Modelka znana z Top Model została oszukana!
Uber to znany przewoźnik dzięki któremu łatwo możemy poruszać się w większych miastach. To łatwy, tani i szybki sposób przejazdu. Jednak już od lat słyszy się mnóstwo kontrowersji wokół Ubera. Po pierwsze, jest ogromną konkurencją dla taksówkarzy. Po drugie, znane są historie ze „sprytem” kierowców Ubera w roli głównej. Ostatnio ofiarą takiego oszustwa padła znana modelka!

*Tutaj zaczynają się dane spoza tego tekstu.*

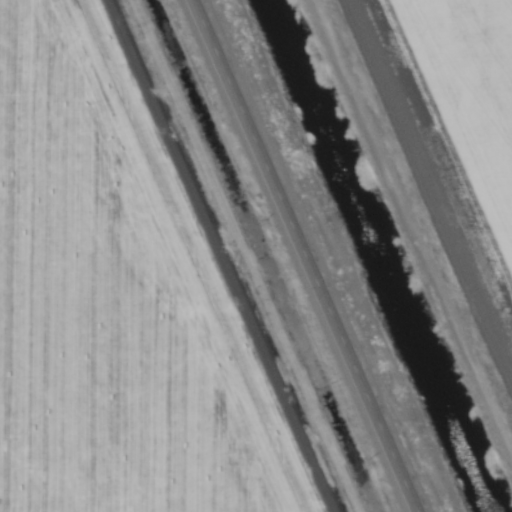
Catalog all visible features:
road: (482, 66)
railway: (431, 182)
road: (315, 256)
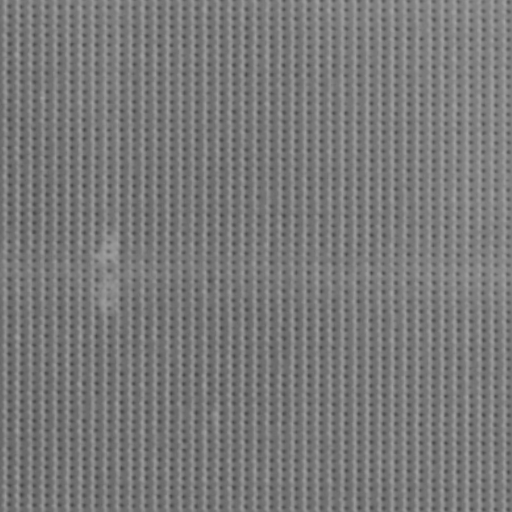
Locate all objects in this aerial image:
crop: (256, 256)
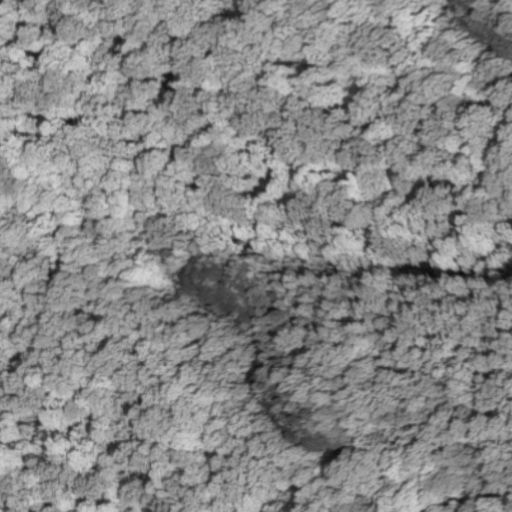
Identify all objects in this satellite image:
road: (155, 64)
road: (32, 206)
road: (468, 258)
road: (377, 356)
road: (193, 413)
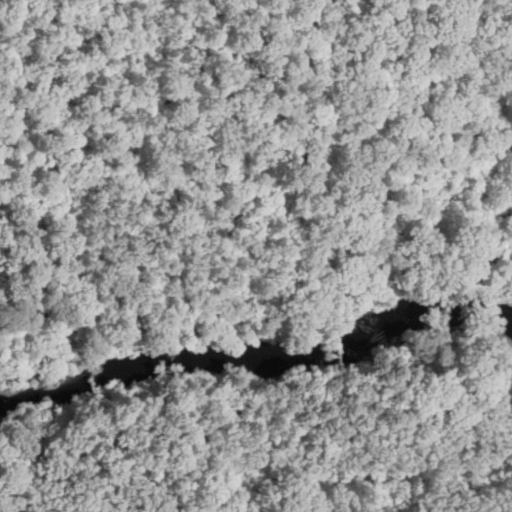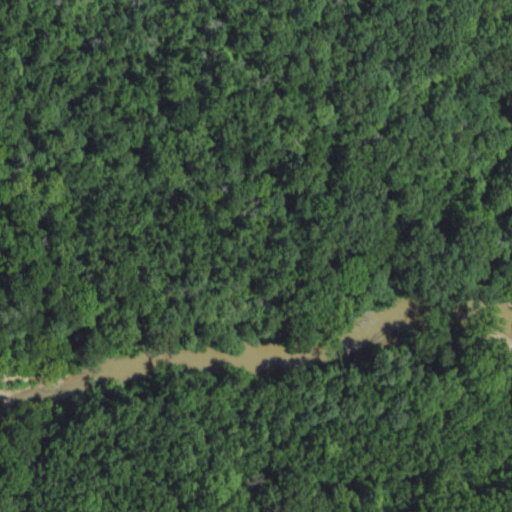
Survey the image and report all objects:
road: (511, 0)
river: (261, 361)
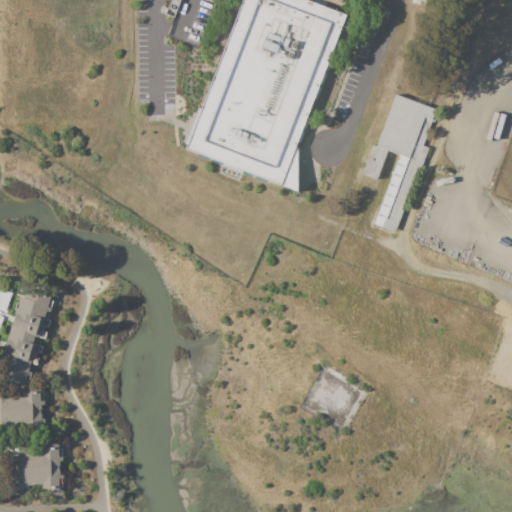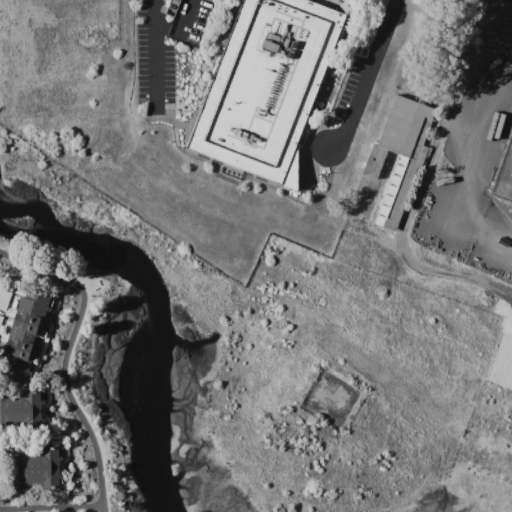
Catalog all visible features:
building: (420, 3)
building: (170, 7)
building: (171, 7)
road: (156, 53)
road: (367, 79)
building: (266, 89)
road: (441, 134)
building: (399, 154)
building: (397, 156)
road: (438, 268)
road: (101, 280)
building: (1, 320)
building: (23, 337)
building: (25, 337)
road: (67, 359)
park: (72, 369)
building: (20, 410)
building: (22, 412)
building: (33, 467)
building: (34, 468)
road: (53, 508)
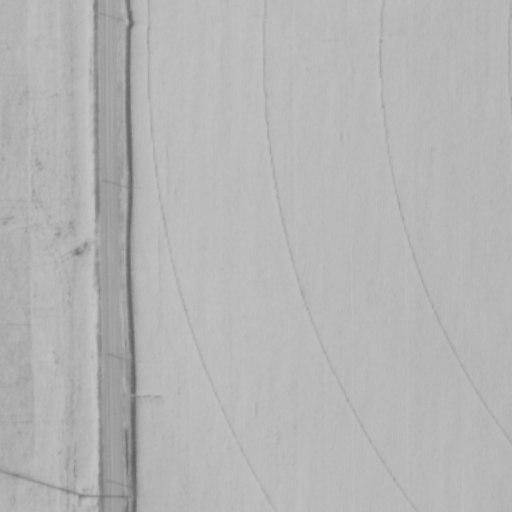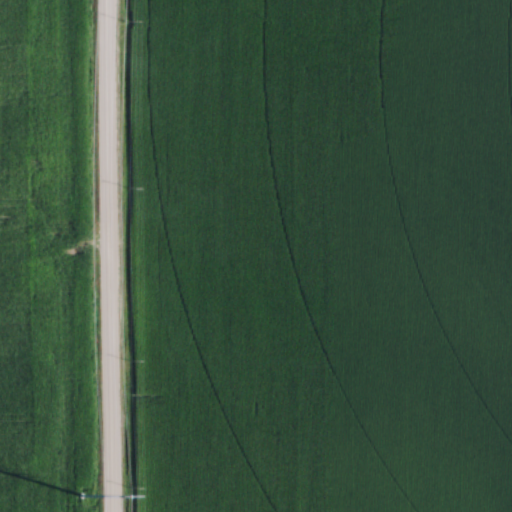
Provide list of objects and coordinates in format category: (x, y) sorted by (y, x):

Karolina Pisarek zasłynęła z tego, że dostała się do finału 5 edycji polskiego Top Model. Przegrała wtedy z Radkiem Pestką, ale i tak odniosła ogromny sukces mają zaledwie 18 lat! Dziś jest bardzo popularna, a na Instagramie obserwuje ją prawie 900 tysięcy użytkowników! I to ostatnio na tym portalu podzieliła się wstrząsającą historią.

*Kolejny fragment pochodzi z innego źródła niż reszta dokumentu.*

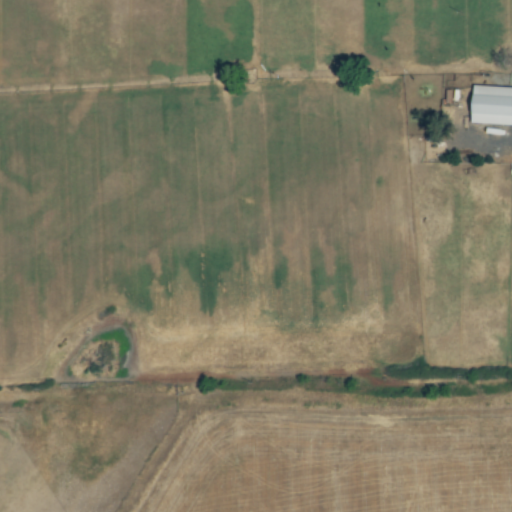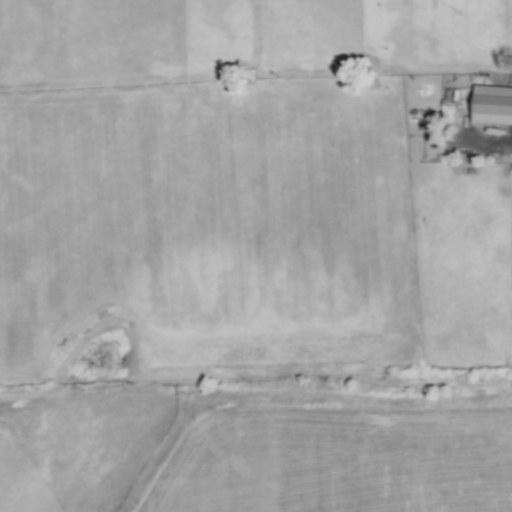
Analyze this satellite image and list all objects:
building: (493, 105)
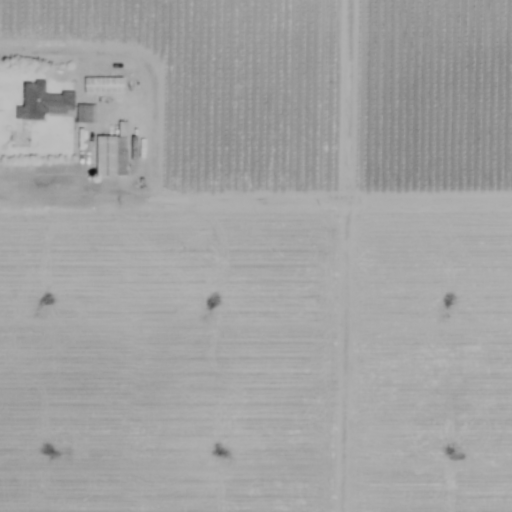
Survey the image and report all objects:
building: (101, 84)
building: (41, 101)
building: (83, 115)
building: (108, 155)
road: (256, 198)
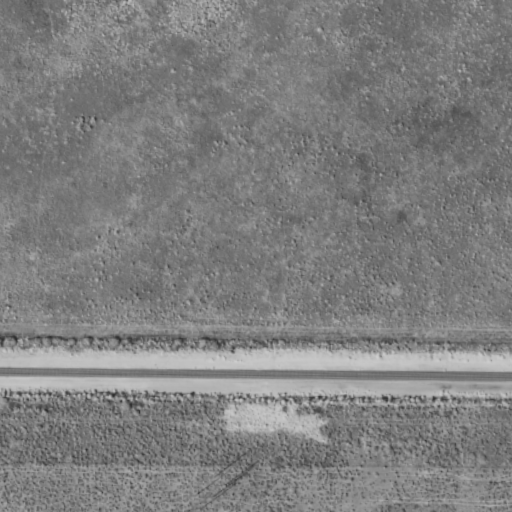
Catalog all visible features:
railway: (256, 375)
power tower: (212, 496)
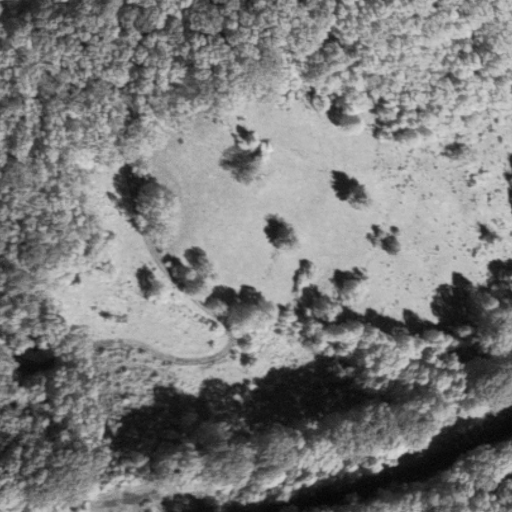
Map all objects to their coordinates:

Karolina opowiedziała ostatnio na InstaStories o swojej nieprzyjemnej sytuacji z kierowcą Ubera. Wybrała się na sesję zdjęciową, a już na miejscu zorientowała się, że nie zabrała ze sobą wszystkich stylizacji. Poprosiła swojego asystenta, aby ubrania i dodatki z jej domu przekazał kierowcy, a ten przywiezie je na plan sesji. Kierowca przyjechał na miejsce, skasował kurs i odjechał!

Kierowca nie oddał rzeczy modelce. Po wielokrotnych próbach kontaktu w końcu odebrał telefon. Zaczął kłamać, że nie ma żadnych rzeczy, bo żadnych rzeczy nie dostał. Więc ich nie ma. Karolina upewniła się u asystenta, że stylizacje na pewno zostały przekazane Uberowi. Przy kolejnym telefonie do kierowcy powiedziała, że zadzwoni na policję. Dopiero po takich słowach mężczyzna stwierdził, że nie chce tych rzeczy, nie ukradł ich i że zaraz je przywiezie. Jednak nie był to koniec tej przykrej historii…

Kierowca specjalnie wyjechał z Warszawy, by Karolina przy zamówieniu kolejnego kursu, zapłaciła za niego więcej pieniędzy. Czyli wydłużył kurs, aby zarobić więcej pieniędzy. Finalnie rzeczy udało się odzyskać, jednak Karolina Pisarek nie zamierza zostawić tej sprawy.
To, co zrobił kierowca, to wyjechał daleko za Warszawę, po to, abym zamówiła jego kurs jeszcze raz, spoza Warszawy i zapłaciła jeszcze więcej pieniędzy za przejazd. Po to, żeby sobie więcej zarobił. Zamówiłam tego Ubera, pan przyjechał i na koniec z szyderczym uśmiechem zapytał się, czy jestem na niego zła. Nie byłam wtedy sama, byłam ze swoim stylistą, który powiedział mu kilka słów, że nie ujdzie mu to płazem. I ma rację. Ostrzegam Was, żebyście uważali na takie rzeczy, a z panem kierowcą rozprawię się już prawnie. (…) Nie wierzę, że ludzie potrafią być aż tak bezczelni i w taki sposób wykorzystywać w tych czasach. Tym bardziej, że w aplikacji jest wszystko łatwe do namierzenia.